Qualcuno, in questi mesi, ha sentito una proposta, una idea, una qualche voce da
parte dei sindacati, e in primissimo luogo da parte di uno dei maggiori e più
gloriosi sindacati europei, vale a dire la Cgil? Nulla, gelo, silenzio. Nessuno
pensa, nessuno elabora idee nel sindacato? Suo solo compito è difendere occupati
e cassintegrati? Ma sono decenni che, limitandosi a tale frontiera difensiva,
aggrappandosi all'esistente, il sindacato non fa che indietreggiare,
acconciandosi ad un ruolo sempre più subalterno e ininfluente. Della
rappresentanza politica del mondo del lavoro, osservando l'attuale stato del Pd,
appare ovvio che non è neppure il caso di parlare.
Se questo è, assai
sommariamente, il quadro della nostra situazione, come facciamo a proporre la
riduzione della giornata lavorativa? Per la verità Lunghini avanza anche
proposte alternative come quella dei «lavori prestati non nella sfera della
produzione delle merci, ma nella sfera della riproduzione sociale e della
manutenzione almeno dell'ambiente». Non si comprende, tuttavia, per quale
ragione, allorché si sofferma sul finanziamento del reddito di cittadinanza,
questo appare destinato ad essere sostenuto dal reddito dei lavoratori occupati.

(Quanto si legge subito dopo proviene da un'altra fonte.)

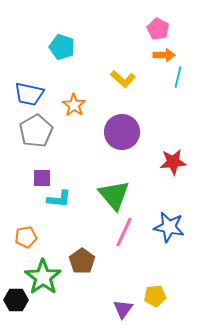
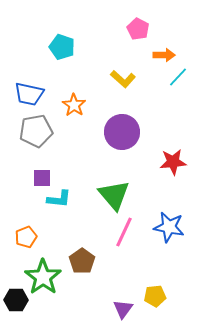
pink pentagon: moved 20 px left
cyan line: rotated 30 degrees clockwise
gray pentagon: rotated 20 degrees clockwise
orange pentagon: rotated 10 degrees counterclockwise
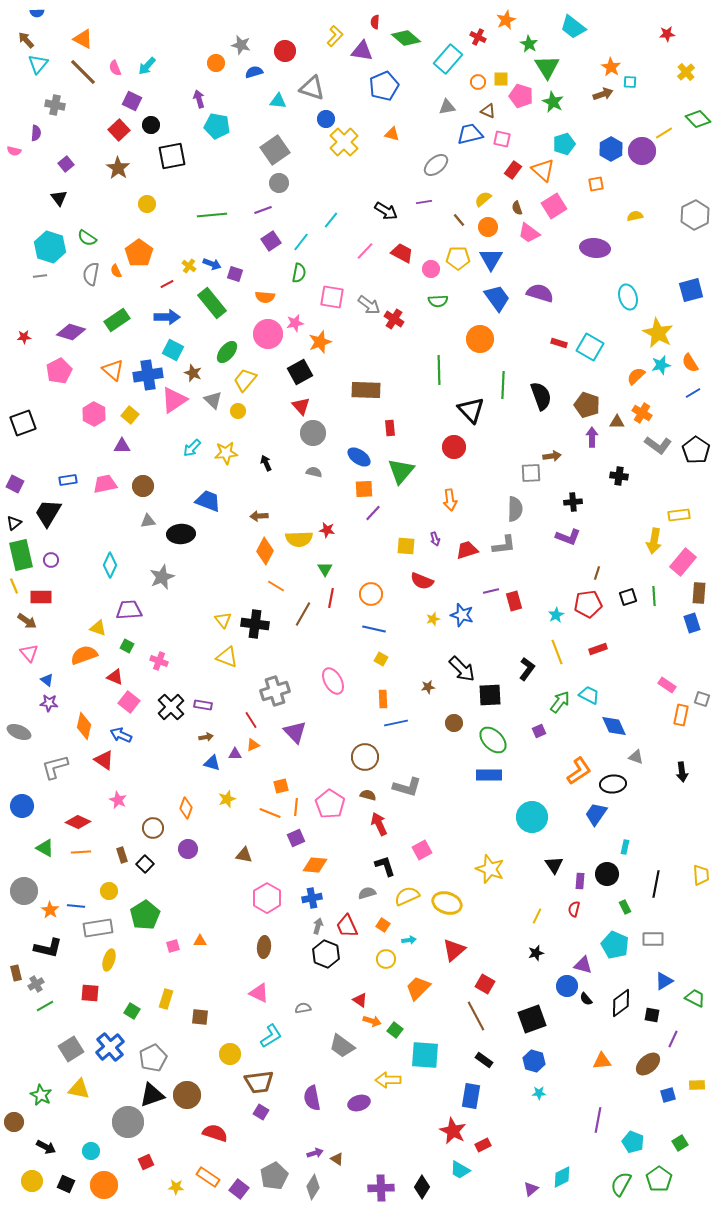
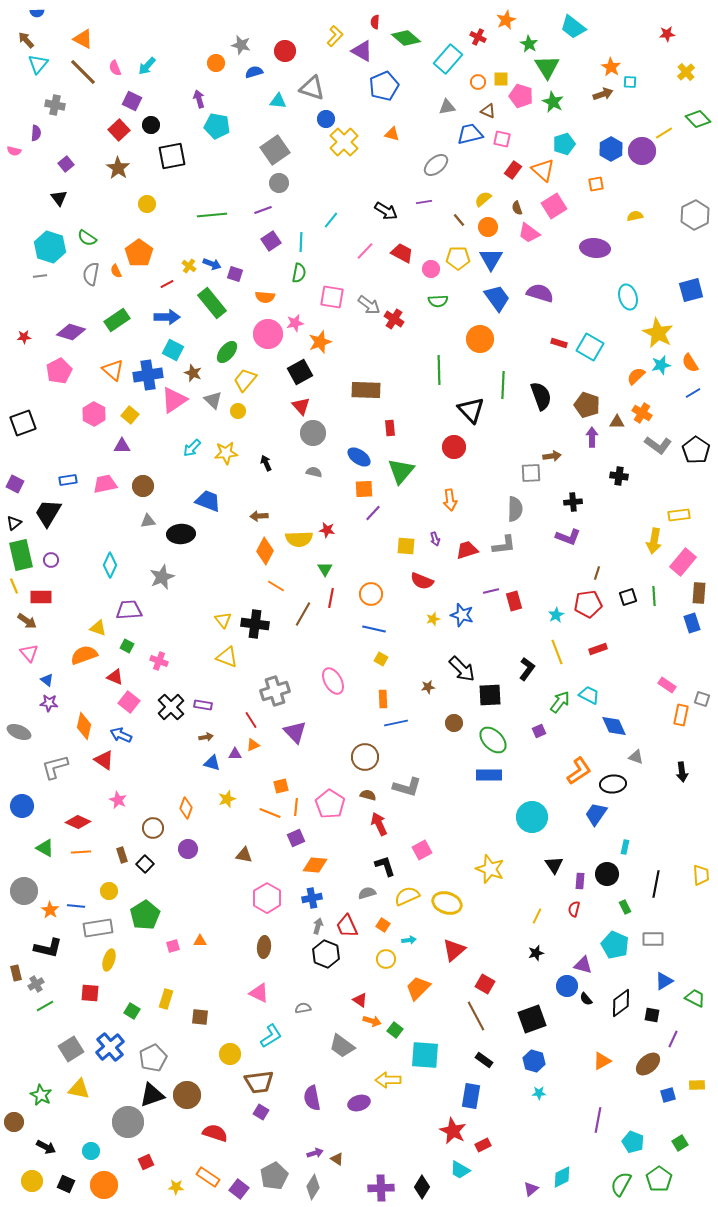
purple triangle at (362, 51): rotated 20 degrees clockwise
cyan line at (301, 242): rotated 36 degrees counterclockwise
orange triangle at (602, 1061): rotated 24 degrees counterclockwise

Al contrario, i lavori fuori dal circuito della produzione di merci ricadrebbero
sulle rendite e sulla fiscalità progressiva. Supponiamo per la differenza di
dimensioni dei costi. Ma allora questi lavori alternativi sono una ben piccola
cosa? Francamente non si comprende perché non si possa ricorrere alle risorse
finanziarie della rendita per finanziare il reddito di cittadinanza. Questo già
accade in tanti Paesi d'Europa e i lavoratori occupati non se ne lamentano. A me
sembra che Lunghini si rappresenti un sistema industriale che tiene poco conto
dalla gigantesca metamorfosi in senso finanziario subita dal capitale. Immense
quantità di denaro sono oggi in giro per il mondo in cerca di profitti. È qui
che occorre attingere le risorse per fornire almeno ai senza lavoro un reddito
che li sottragga al "ricatto della vita" a cui oggi soggiacciono.
Ma Lunghini tiene
anche poco conto della leva politica che la battaglia per il reddito rende
utilizzabile. La sua richiesta costituirebbe una rivendicazione di larga
popolarità, capace di mobilitare vaste forze. Separare, sia pure parzialmente,
il reddito dal lavoro significa incominciare a pensare la ricchezza nazionale
prodotta come un bene comune da ripartire. Sottrarre una grande massa di
cittadini all'obbligo di un lavoro qualunque per sopravvivere è una scelta di
umana liberazione, che può agevolare l'impiego di masse crescenti verso lavori
volontari, esterni al ciclo di riproduzione delle merci. Per valorizzare la
società, prima che l'economia. Un progetto che si può attuare subito e non fra
vent'anni, quando saremo tutti morti.